EXTRACTED DATA:
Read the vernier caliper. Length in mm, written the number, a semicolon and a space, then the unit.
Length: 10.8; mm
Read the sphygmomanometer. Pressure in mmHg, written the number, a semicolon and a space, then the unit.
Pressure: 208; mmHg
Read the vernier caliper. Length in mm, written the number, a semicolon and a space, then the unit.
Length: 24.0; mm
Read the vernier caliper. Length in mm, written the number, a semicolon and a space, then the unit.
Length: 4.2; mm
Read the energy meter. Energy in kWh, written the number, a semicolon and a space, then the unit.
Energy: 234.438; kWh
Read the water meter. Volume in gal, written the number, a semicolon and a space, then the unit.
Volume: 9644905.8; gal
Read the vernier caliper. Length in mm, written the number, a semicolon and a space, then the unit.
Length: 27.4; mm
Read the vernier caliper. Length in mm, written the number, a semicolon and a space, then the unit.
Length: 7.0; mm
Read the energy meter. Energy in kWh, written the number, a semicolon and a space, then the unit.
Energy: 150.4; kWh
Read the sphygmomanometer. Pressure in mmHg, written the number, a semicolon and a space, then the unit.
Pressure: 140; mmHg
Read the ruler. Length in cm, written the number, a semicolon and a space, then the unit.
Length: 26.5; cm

--

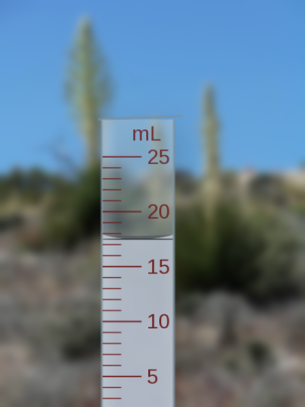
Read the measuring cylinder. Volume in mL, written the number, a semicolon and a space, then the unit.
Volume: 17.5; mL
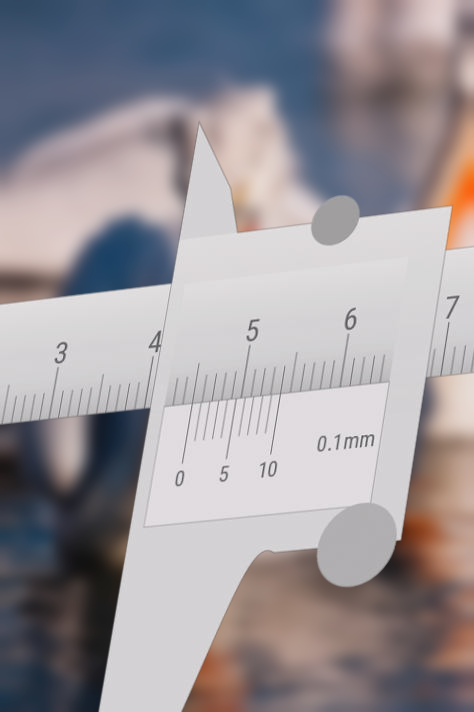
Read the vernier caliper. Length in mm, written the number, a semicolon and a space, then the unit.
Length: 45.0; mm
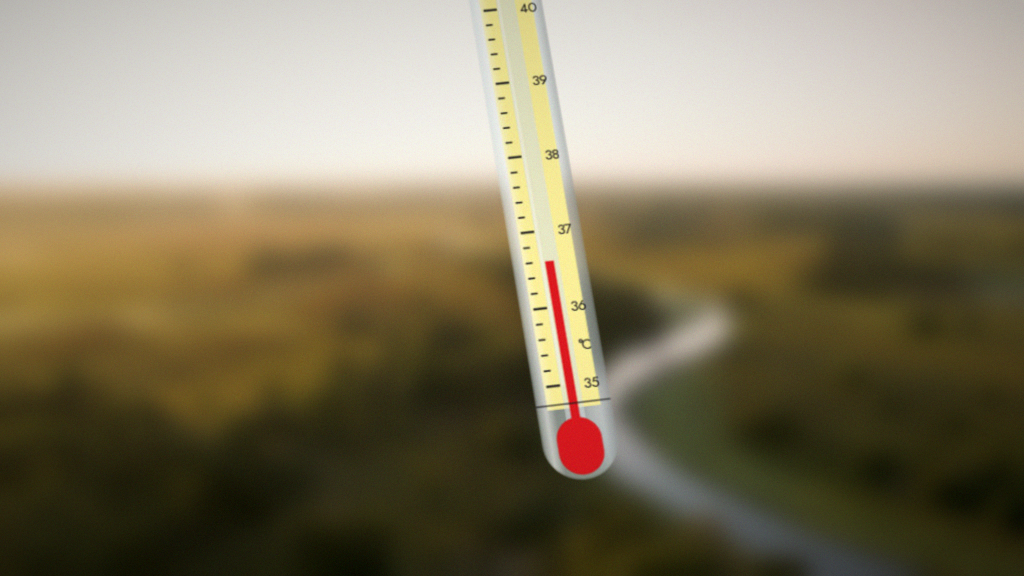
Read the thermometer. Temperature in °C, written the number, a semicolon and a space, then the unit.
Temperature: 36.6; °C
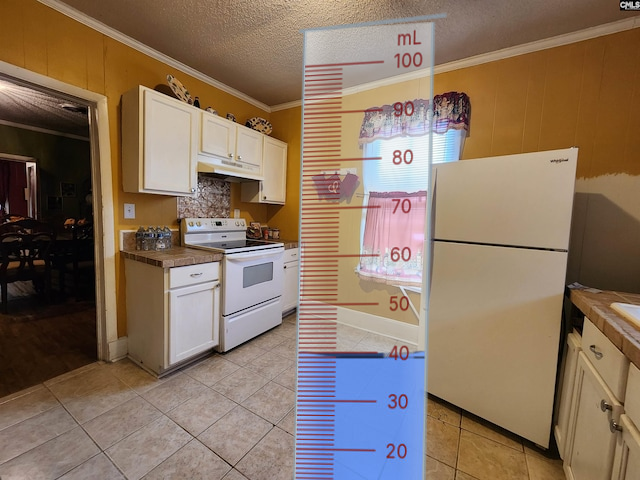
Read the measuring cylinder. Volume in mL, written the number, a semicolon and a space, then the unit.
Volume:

==

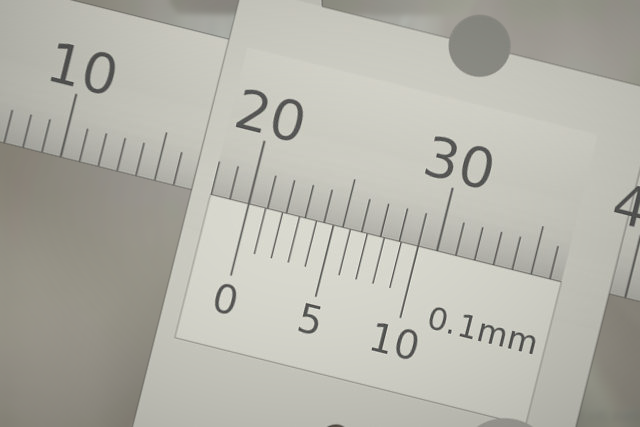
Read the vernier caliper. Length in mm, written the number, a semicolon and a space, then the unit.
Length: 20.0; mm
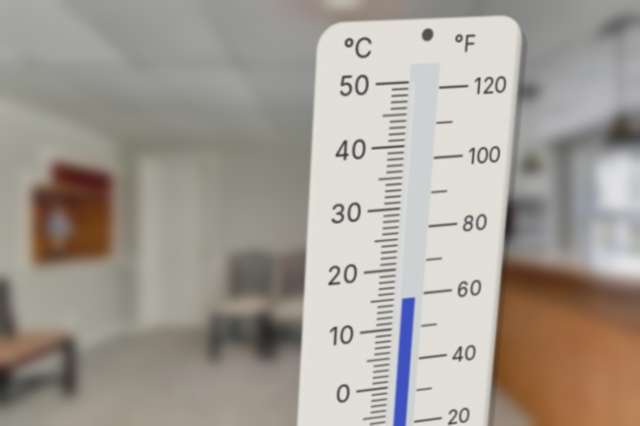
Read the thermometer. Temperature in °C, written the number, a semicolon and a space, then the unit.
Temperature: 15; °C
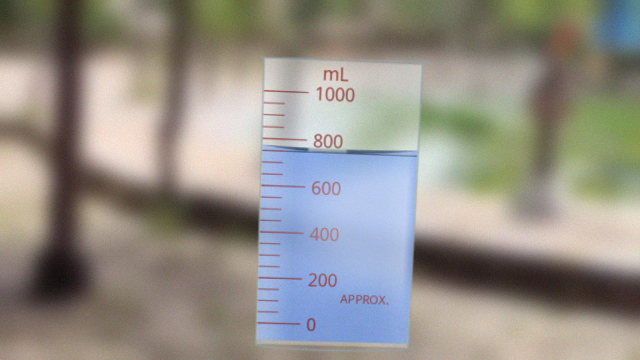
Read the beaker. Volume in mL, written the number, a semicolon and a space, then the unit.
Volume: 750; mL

JOB ITEM:
Rewrite everything from the line containing "Read the water" down to the line containing "Length: 7.0; mm", changing "vernier caliper" to "digital caliper" and leaving the rest as it is.

YOUR SOLUTION:
Read the water meter. Volume in gal, written the number, a semicolon and a space, then the unit.
Volume: 9644905.8; gal
Read the digital caliper. Length in mm, written the number, a semicolon and a space, then the unit.
Length: 27.4; mm
Read the digital caliper. Length in mm, written the number, a semicolon and a space, then the unit.
Length: 7.0; mm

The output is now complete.